Qual è il problema principale della giustizia penale?
“Il problema centrale della giustizia penale è il carico mostruoso di processi arretrati. Solo la Corte di Appello di Roma ne ha 46mila! Anche con sforzi immani, sono processi destinati inevitabilmente alla prescrizione. Purtroppo, manca il personale: non solo giudici e magistrati, ma che il personale esecutivo ed amministrativo che ha un sovraccarico di lavoro enorme. Purtroppo, siamo in perenne situazione di emergenza da almeno 30 anni”.
Ha lavorato 17 anni alla Procura per i Minorenni. Cosa pensa della criminalità giovanile?
“In genere, questi ragazzi hanno avuto delle storie personali fortemente segnate: abusi, violenze, famiglie sfasciate, microcriminalità etc. Siamo in presenza di situazioni che hanno una spiegazione: nessun ragazzo diventa un delinquente da adulto all’improvviso, ma c’è sempre qualcuno che lo spinge su questa strada. Una storia difficile che – pur non giustificando – spiega le ragioni alla base delle scelte sbagliate di tanti ragazzi. O “baby criminali”, come vengono spesso erroneamente definiti. Però i ragazzi non sono mai dei delinquenti ‘nati’, lo diventano a causa delle cattive influenze”.
Ambiente, società, scuola o famiglia. Quale istituzione educativa ha fallito con questi ragazzi?
“Principalmente la famiglia d’origine è alla base delle scelte e del tipo di vita che condurrà un giovane, in un verso o in un altro. Non è solo la società o l’ambiente circostante a incidere. Ciò che fa la differenza è la famiglia d’origine. Quale famiglia ha avuto il ragazzo alle spalle? Quale educazione, quali valori sono stati insegnati? Quante e quali violenze ha vissuto? Se la famiglia è assente o è malata, i figli quasi certamente seguiranno quell’esempio e faranno scelte sbagliate”.
Che peso ha la scuola nel prevenire i fenomeni di criminalità giovanile?
“La scuola può fare molto ma non tutto. Ci vorrebbero insegnanti non solo preparati dal punto di vista culturale, ma anche con un grande carisma, in grado di attrarre i giovani fuori dalla spirale delinquenziale. Cosa che non sempre accade. La scuola è importantissima e può ispirare il buono e al bello. Ma non può fare i miracoli, specie se la famiglia è inadatta al suo ruolo e educa i figli a dei disvalori. Quella tra famiglia e scuola è dunque una lotta impari”.
La cronache degli ultimi anni presentano un numero crescente di genitori che uccidono i propri figli. Cosa ne pensa?

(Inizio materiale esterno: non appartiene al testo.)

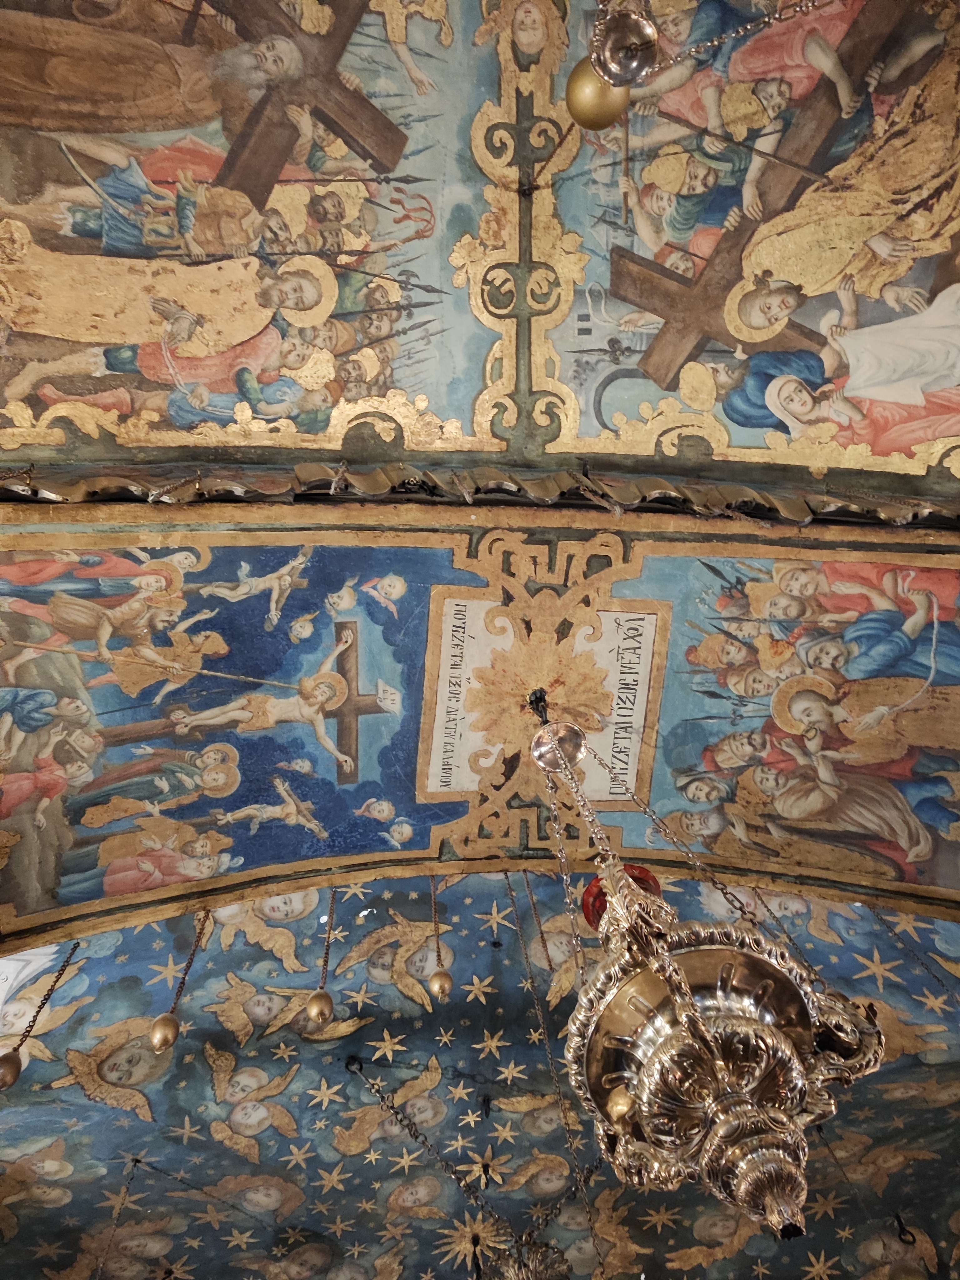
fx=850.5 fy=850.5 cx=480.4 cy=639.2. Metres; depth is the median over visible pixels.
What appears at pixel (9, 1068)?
pendant
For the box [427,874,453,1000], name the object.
hanging ball
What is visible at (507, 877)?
chain
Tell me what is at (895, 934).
chain
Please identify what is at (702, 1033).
hanging lamp
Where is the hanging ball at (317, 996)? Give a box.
[304,884,337,1025]
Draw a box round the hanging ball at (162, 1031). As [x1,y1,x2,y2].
[148,911,210,1052]
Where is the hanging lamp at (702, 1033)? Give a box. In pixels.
[533,688,885,1250]
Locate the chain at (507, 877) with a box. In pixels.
[502,860,600,1279]
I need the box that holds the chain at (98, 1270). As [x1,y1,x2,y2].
[94,1159,137,1276]
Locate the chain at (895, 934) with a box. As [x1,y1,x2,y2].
[863,897,959,992]
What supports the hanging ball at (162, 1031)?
hanging from the vaulted ceiling
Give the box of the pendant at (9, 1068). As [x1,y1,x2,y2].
[0,936,79,1090]
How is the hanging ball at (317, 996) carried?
hanging from the vaulted ceiling
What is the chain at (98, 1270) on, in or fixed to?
hanging from the vaulted ceiling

“Questo è un fenomeno nuovo e purtroppo in crescita negli ultimi anni. Vale a dire persone – in genere uomini – che non sopportano la rottura del rapporto e uccidono il partner o, peggio, uccidono i figli per vendetta. E’ una cosa spaventosa. Penso però che parlarne troppo, enfatizzando la notizia, sia un errore. Perché spinge all’emulazione i soggetti psicolabili. E questo spiegherebbe almeno in parte l’aumento improvviso di questo genere di delitti”.
Qual è il ruolo della giustizia in una società sempre più indirizzata alla vendetta personale?
“La giustizia ha un ruolo fondamentale per il benessere della società. La giustizia deve però essere certa, non esemplare. Deve cioè rappresentare un ruolo di garanzia, di equilibrio. La pena deve essere certa, ma misurata alla colpa. Altrimenti rischiamo di vivere come in un regime totalitario”.
Oggi la giustizia è certa?
“Purtroppo no. Molti pensano di delinquere e poi di potersela cavare. E, a volte, hanno ragione. Lo dimostrano il 46 mila casi penali pendenti”.
Quanto è importante secondo lei la fede nella vita delle persone e nella società?
“La fede è fondamentale. E’ la linfa vitale delle persone. Rappresenta inoltre la via di salvezza per una società scombinata come la nostra”.
Ha conosciuto decine di storie terribili. Vuole raccontaci invece una storia a lieto fine?
“Una delle mie più grandi soddisfazioni professionali l’ho vissuta quando ho rivisto tre sorelle che da bambine – la vicenda risale al 1993 – avevano subito violenze da un gruppo di ragazzi, molti dei quali minorenni. Una storia terribile. Dopo molti anni, le giovani vittime sono venute a trovarmi durante un convegno. Tutte e tre erano riuscite a superare quei traumi e a costruirsi una vita normale, addirittura felice”.